'Disturbing picture' of sexual harassment at Australian universities

 A general view of Sydney University campus on April 6, 2016.

Story highlights

  • Some 30,000 students were surveyed in national report
  • 'We must and we will do better,' one university official said

(CNN)A landmark report detailing sexual harassment and assault at Australia's universities found that more than half of all students have been harassed.

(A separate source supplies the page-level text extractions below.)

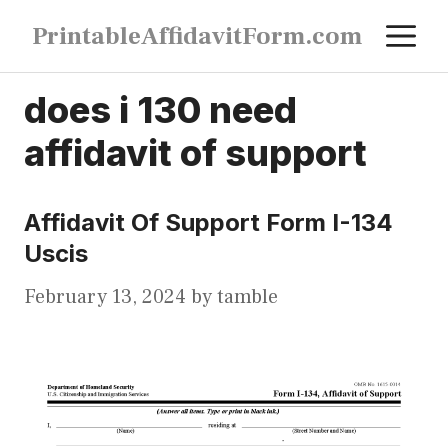
Skip
M
PrintableAffidavitForm.com
to
content
does i 130 need
affidavit of support
Affidavit Of Support Form I-134
Uscis
February 13, 2024
by
tamble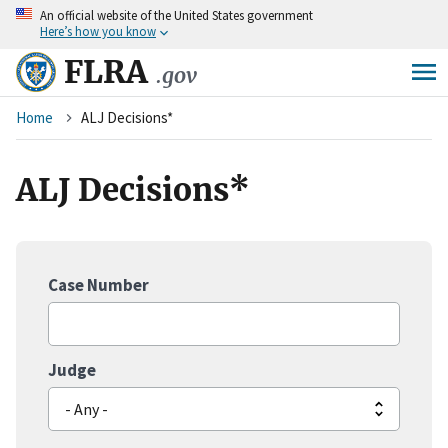
An
official website of the United States government
Skip
Here’s how you know
to
main
FLRA
.gov
content
Breadcrumb
Home
ALJ Decisions*
ALJ Decisions*
Case Number
Judge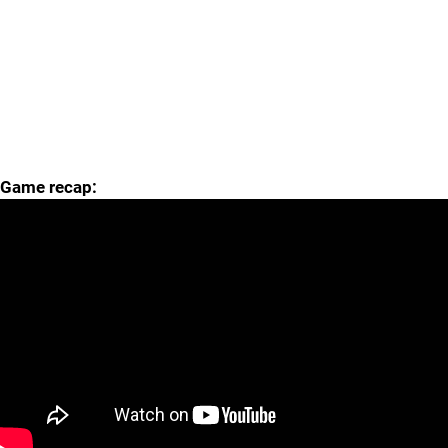
Game recap: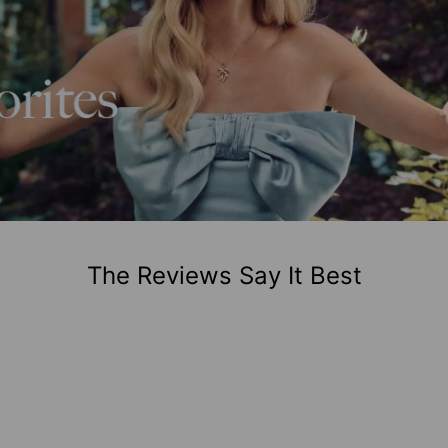
The Reviews Say It Best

The report, based on a survey of more than 30,000 students across 39 universities, painted a "disturbing picture" of sexual assault and harassment faced by students, said Kate Jenkins, the sex discrimination commissioner at the Australian Human Rights Commission.
    Some 51% said they were sexually harassed in 2015 or 2016 and about 7% of university students were sexually assaulted at least once in the same time frame, the report found.
      Of those who faced sexual harassment, one in five said it took place "at a university setting" in 2016.
      The report made nine recommendations to Australia's universities, including evaluating the processes students use to report assault and harassment and efforts to change attitudes and behavior.
        "Sexual assault and harassment have no place in Australian universities, just as they have no place anywhere in Australia," said Simon Birmingham, Minister for Education.
        The report's definition of sexual harassment included: staring or leering; insults of a sexual nature; displaying posters of a sexual nature; sending sexually explicit messages; and requests for sex or repeated unwanted requests to go out on dates, among other things.
        "We must and we will do better," said Professor Brian Schmidt, the vice-chancellor of the Australian National University.

        'Too prevalent'

        Jenkins said the report contained three important findings: that sexual assault and harassment are "far too prevalent in university settings," that the problem is under reported and that universities need to do more to stymie it.
        Other countries have drawn similar conclusions when it comes to the issue of sexual assault and harassment on campus, though the numbers may differ per country.
        A groundbreaking 2015 study by the Association of American Universities (AAU) found that 23% of women said they experienced some form of unwanted sexual contact -- ranging from kissing to touching to rape, carried out by force or threat of force, or while they were incapacitated because of alcohol and drugs. Nearly 11% said the unwanted contact included penetration or oral sex.
        A 2016 report by the Universities UK said "on sexual violence explicitly, there is no comprehensive data available to indicate how many UK university students are affected by such incidents," but the British media have tried to uncover the scope of the issue. The Telegraph reported in 2015 that as many as one in three women may be abused or assaulted on campus.